Chronique

Smith / Iyer / DeJohnette

A Love Sonnet For Billie Holiday

Wadada Leo Smith (tp), Vijay Iyer (p, cla), Jack DeJohnette (dms)

Label / Distribution : Tum Records

Les festivités autour des 80 ans de Wadada Leo Smith (WLS) se terminent avec l’année nouvelle, tout comme les dernières semaines de l’an finissant, dans les agapes. Si 2021 fut, incontestablement, l’année forte du trompettiste étasunien, on le doit en partie au label TUM Records. Après un solo acclamé et un trio légendaire, les Finlandais proposent avec A Love Sonnet For Billie Holiday une nouvelle exploration du trio par Smith ; on se souvient, au début de sa carrière, du trio composé avec Braxton et Jenkins. Ici, les personnalités se sont renouvelées, s’accordant plus avec la pensée musicale profonde de WLS : on sait notamment que le trompettiste, de Milford Graves à Günter Sommer, entretient un lien charnel, organique, avec la batterie. Ici, c’est Jack DeJohnette, l’un des plus fameux techniciens de l’agrès, qui s’invite. Pour l’accompagner, le pianiste Vijay Iyer ferme le triangle. Un liant parfait pour accompagner la discussion de ses aînés, qui se connaissent depuis les années 60 ; des musiciens qu’il connaît aussi par cœur pour jouer avec eux depuis des années.

Comme Sacred Ceremony, on a d’abord l’impression que A Love Sonnet For Billie Holiday est peuplé de fantômes. Iyer en est l’architecte parfait avec son usage de l’électronique, son recours très fin au Rhodes et au B3 sur le cathartique « Deep Time #1 », entre voix étouffées (celle de Malcolm X), et percées de lumières dans la brume. Mais très vite, on se rend compte que cette présence d’esprit n’est pas encombrante : c’est une manifestation du temps, une marée de souvenirs qui affluent et refluent et sur laquelle DeJohnette comme WLS naviguent avec assurance et bonheur. Le timbre de la trompette est profond, se jouant de l’écho, préférant la parcimonie pour mieux sonder les cœurs. Le jeu du batteur se concentre sur les cymbales, abondant de couleurs le discours de Wadada. Plus loin, dans « Songs For a World Forgiveness », ce sont ces mêmes cymbales qui percent les nuages pour y retrouver une trompette qui se laisse porter au gré du jeu aérien de Iyer. Le trio avance sans se poser la question du leadership, ni d’ailleurs de l’égalité. C’est un tableau à petites touches, sensible pointillisme où chacun ponctue les prises d’initiatives des autres, dans un mouvement toujours fluide.

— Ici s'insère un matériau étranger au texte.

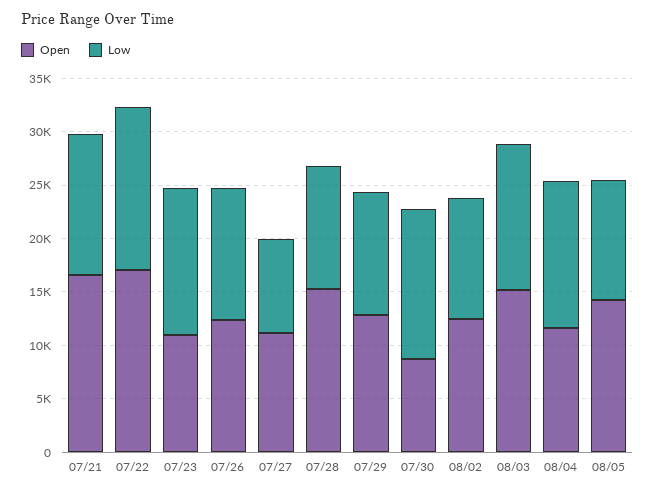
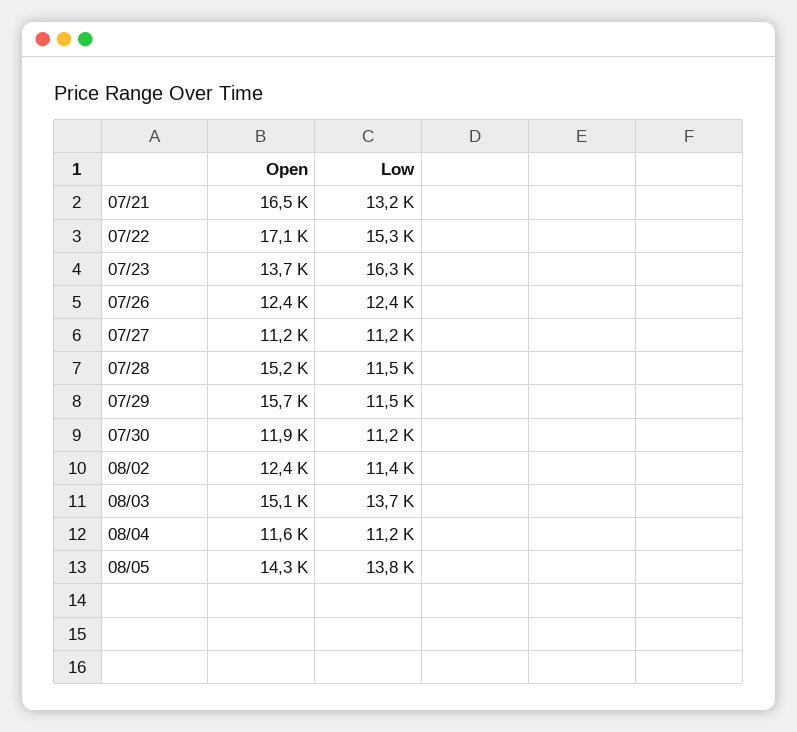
Open, 07/23: 11000 -> 13700
Low, 07/23: 14000 -> 16300
Low, 07/27: 9000 -> 11200
Open, 07/29: 13000 -> 15700
Open, 07/30: 9000 -> 11900
Low, 07/30: 14000 -> 11200
Low, 08/04: 14000 -> 11200
Low, 08/05: 11000 -> 13800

Il y a quelque chose de l’ordre de la danse dans A Love Sonnet For Billie Holiday. De la liaison des corps, du mouvement en liberté. Dans ce disque enregistré en 2016 et que TUM nous propose pour l’anniversaire de Wadada Leo Smith, il y a plusieurs sommets, mais nous gravissons dès le départ un formidable Everest. « Billie Holiday : A Love Sonnet », composition de WLS qui témoigne de son attachement aux figures de la musique africaine-américaine, est plus qu’une simple poésie. Il y a une essence, des racines qui disent tout de l’engagement des musiciens. Lorsque la trompette déchire la toile tendue par les tambours de DeJohnette, déjà émouvante à elle seule, on croirait voir surgir des limbes Lady Day en personne. Chaque frappe légère sur les toms est une caresse, jusqu’à la scansion précise et dégingandée de l’embouchure. Iyer, taiseux jusque-là, fouille d’abord les profondeurs du clavier avant de ramener ce qu’il faut de lumière. La musique s’incarne et c’est fascinant. Cela se confirme : pour ses 80 ans, c’est Smith qui se charge des cadeaux.